The word “compliance” covers a multitude of sins, from anti-monopoly filing and countering corruption to employment, the environment, trade, taxation and industry-specific regulation. But what are the key factors in designing a successful compliance regime, and making it stick? By Jennifer Howitt

Imagine this: you are a sales manager in the Beijing office of a large company. You hear through the grapevine that a lucrative contract opportunity is coming up. By coincidence, you are a friend of the government official charged with the tender process. If you win this contract, it will more than meet your sales targets for this year. Your friend is known to be partial to a few well-timed “red packet” payments. It is rumoured that companies who have handed him red packets have landed major contracts. What would you do?

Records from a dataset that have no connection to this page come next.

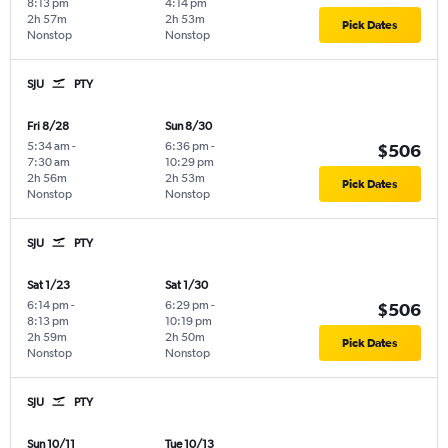
8:13 pm
4:14 pm
2h 57m
2h 53m
Pick Dates
Nonstop
Nonstop
SJU
PTY
Fri 8/28
Sun 8/30
5:34 am
-
6:36 pm
-
$506
7:30 am
10:29 pm
2h 56m
2h 53m
Pick Dates
Nonstop
Nonstop
SJU
PTY
Sat 1/23
Sat 1/30
6:14 pm
-
6:29 pm
-
$506
8:13 pm
10:19 pm
2h 59m
2h 50m
Pick Dates
Nonstop
Nonstop
SJU
PTY
Sun 10/11
Tue 10/13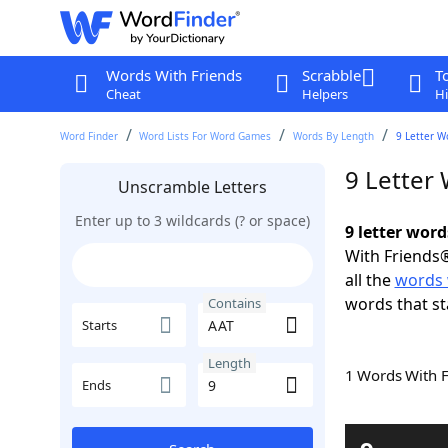
Words With Friends
Scrabble
T
Cheat
Helpers
Hi
Word Finder
Word Lists For Word Games
Words By Length
9 Letter W
9 Letter
Unscramble Letters
Enter up to 3 wildcards (? or space)
9 letter wor
With Friends®
all the
words 
words that st
Contains
Starts
Length
1 Words With 
Ends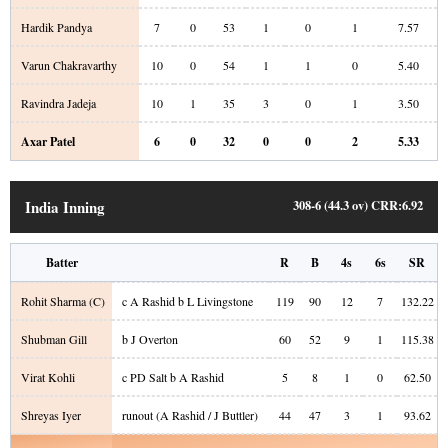
Hardik Pandya
7
0
53
1
0
1
7.57
Varun Chakravarthy
10
0
54
1
1
0
5.40
Ravindra Jadeja
10
1
35
3
0
1
3.50
Axar Patel
6
0
32
0
0
2
5.33
India Inning
308-6 (44.3 ov)
CRR:
6.92
Batter
R
B
4s
6s
SR
Rohit Sharma
(C)
c A Rashid b L Livingstone
119
90
12
7
132.22
Shubman Gill
b J Overton
60
52
9
1
115.38
Virat Kohli
c PD Salt b A Rashid
5
8
1
0
62.50
Shreyas Iyer
runout (A Rashid / J Buttler)
44
47
3
1
93.62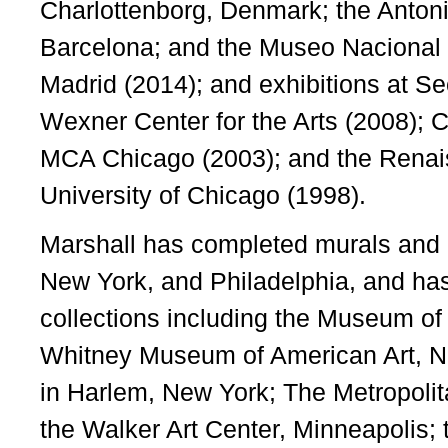
Charlottenborg, Denmark; the Antoni
Barcelona; and the Museo Nacional 
Madrid (2014); and exhibitions at Se
Wexner Center for the Arts (2008); 
MCA Chicago (2003); and the Renais
University of Chicago (1998).
Marshall has completed murals and p
New York, and Philadelphia, and has
collections including the Museum of
Whitney Museum of American Art, N
in Harlem, New York; The Metropoli
the Walker Art Center, Minneapolis; t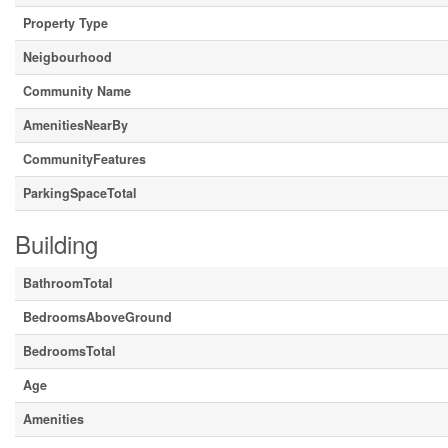
Property Type
Neigbourhood
Community Name
AmenitiesNearBy
CommunityFeatures
ParkingSpaceTotal
Building
BathroomTotal
BedroomsAboveGround
BedroomsTotal
Age
Amenities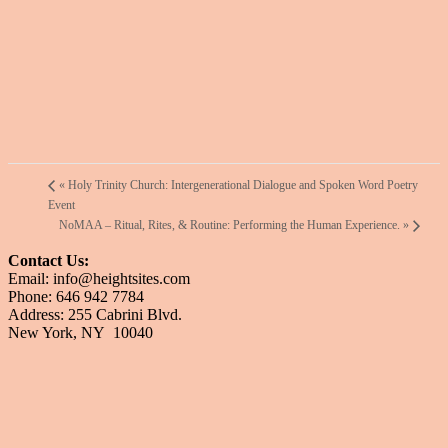
«
Holy Trinity Church: Intergenerational Dialogue and Spoken Word Poetry
Event
NoMAA – Ritual, Rites, & Routine: Performing the Human Experience.
»
Contact Us:
Email: info@heightsites.com
Phone: 646 942 7784
Address: 255 Cabrini Blvd.
New York, NY 10040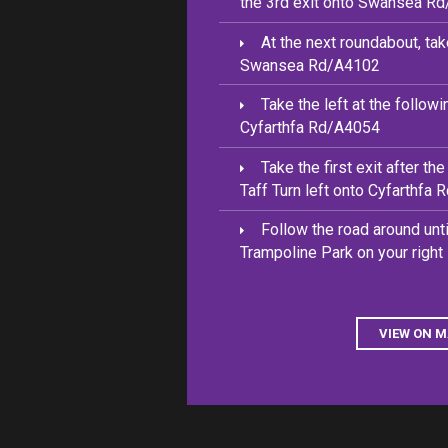
the 3rd exit onto Swansea R
At the next roundabout, tak
Swansea Rd/A4102
Take the left at the follow
Cyfarthfa Rd/A4054
Take the first exit after th
Taff Turn left onto Cyfarthfa
Follow the road around unt
Trampoline Park on your right
VIEW ON 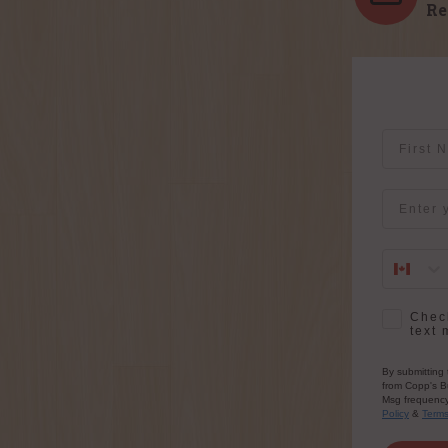
Re
First Na
Email
SMS Opt-
Check
text 
By submitting 
from Copp's Bu
Msg frequency 
Policy
&
Term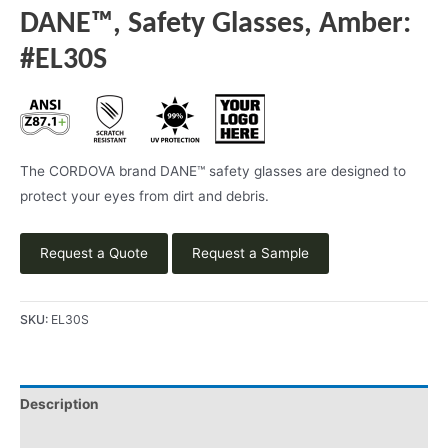
DANE™, Safety Glasses, Amber:
#EL30S
The CORDOVA brand DANE™ safety glasses are designed to
protect your eyes from dirt and debris.
Request a Quote
Request a Sample
SKU:
EL30S
Description
Product Literature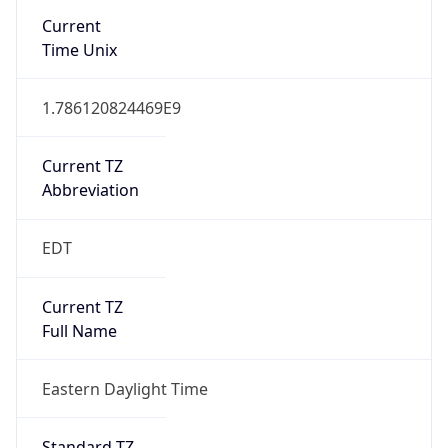
true
DST Savings
1
DST Exists
true
DST Start
UTC Time
2026-03-08 TIME 07:00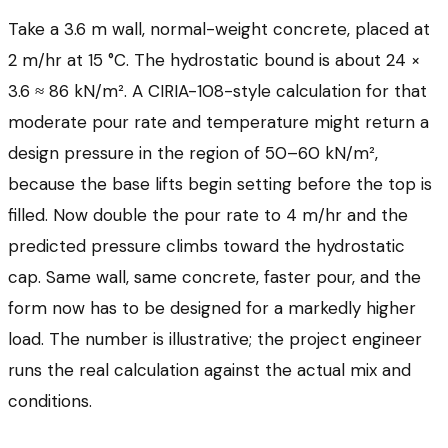
Take a 3.6 m wall, normal-weight concrete, placed at
2 m/hr at 15 °C. The hydrostatic bound is about 24 ×
3.6 ≈ 86 kN/m². A CIRIA-108-style calculation for that
moderate pour rate and temperature might return a
design pressure in the region of 50–60 kN/m²,
because the base lifts begin setting before the top is
filled. Now double the pour rate to 4 m/hr and the
predicted pressure climbs toward the hydrostatic
cap. Same wall, same concrete, faster pour, and the
form now has to be designed for a markedly higher
load. The number is illustrative; the project engineer
runs the real calculation against the actual mix and
conditions.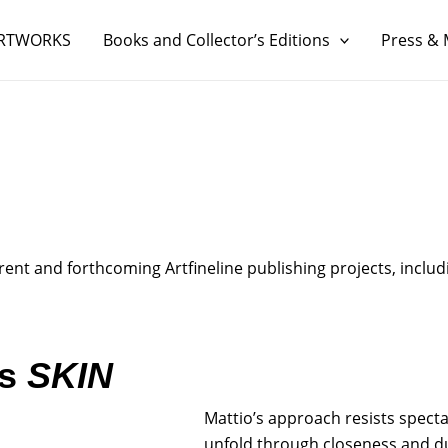
RTWORKS
Books and Collector’s Editions
Press & 
nt and forthcoming Artfineline publishing projects, includi
es
SKIN
Mattio’s approach resists spect
unfold through closeness and dur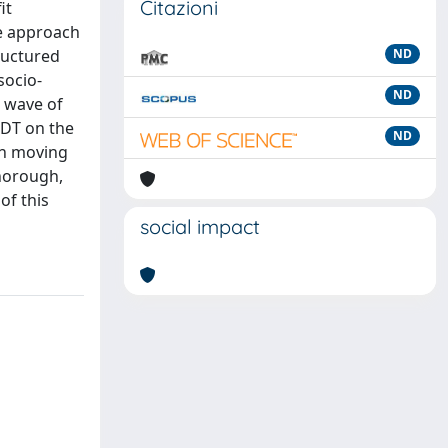
Citazioni
it
ve approach
ructured
ND
socio-
ND
t wave of
 DT on the
ND
in moving
thorough,
of this
social impact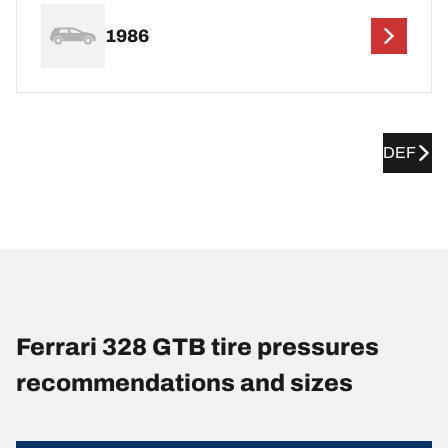
1986
DEF
Ferrari 328 GTB tire pressures
recommendations and sizes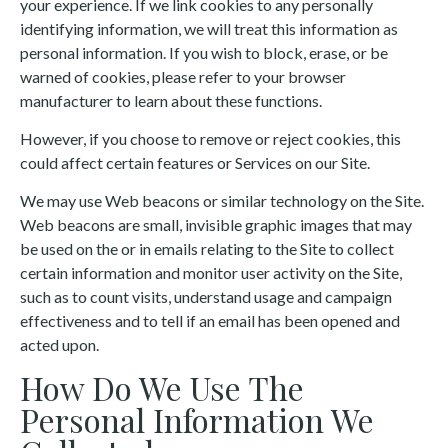
your experience. If we link cookies to any personally
identifying information, we will treat this information as
personal information. If you wish to block, erase, or be
warned of cookies, please refer to your browser
manufacturer to learn about these functions.
However, if you choose to remove or reject cookies, this
could affect certain features or Services on our Site.
We may use Web beacons or similar technology on the Site.
Web beacons are small, invisible graphic images that may
be used on the or in emails relating to the Site to collect
certain information and monitor user activity on the Site,
such as to count visits, understand usage and campaign
effectiveness and to tell if an email has been opened and
acted upon.
How Do We Use The
Personal Information We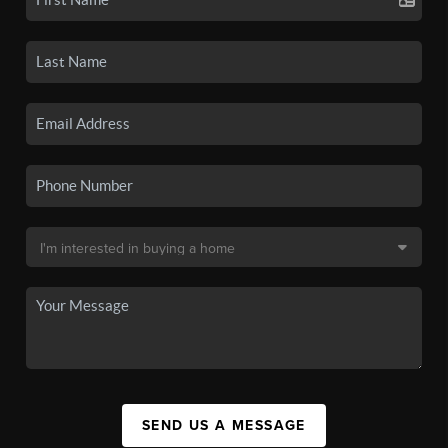
SEND US A MESSAGE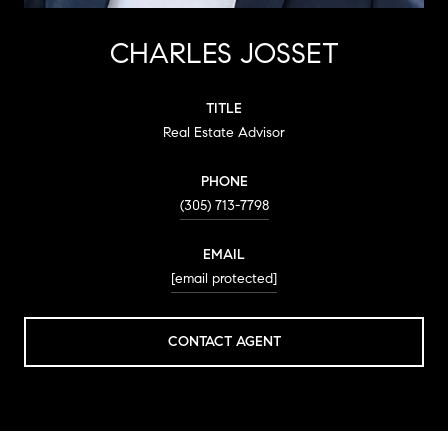
CHARLES JOSSET
TITLE
Real Estate Advisor
PHONE
(305) 713-7798
EMAIL
[email protected]
CONTACT AGENT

Whether you resist the temptation to act improperly may depend on the effectiveness of your company’s compliance programme. But how can a company design and implement an effective compliance regime in China?

Matters of definition

As everyone who operates in China knows, bribery and corruption are commonplace. Building personal connections through the giving of gifts and customer entertainment is part of the way business is done. Zu Ming, a partner at Pinsent Masons in Shanghai, describes a “culture or cognition in Chinese society that deals should bring personal gains; thus bribery, kickbacks and so-called ‘red envelopes’ are regarded by some as normal business practices”.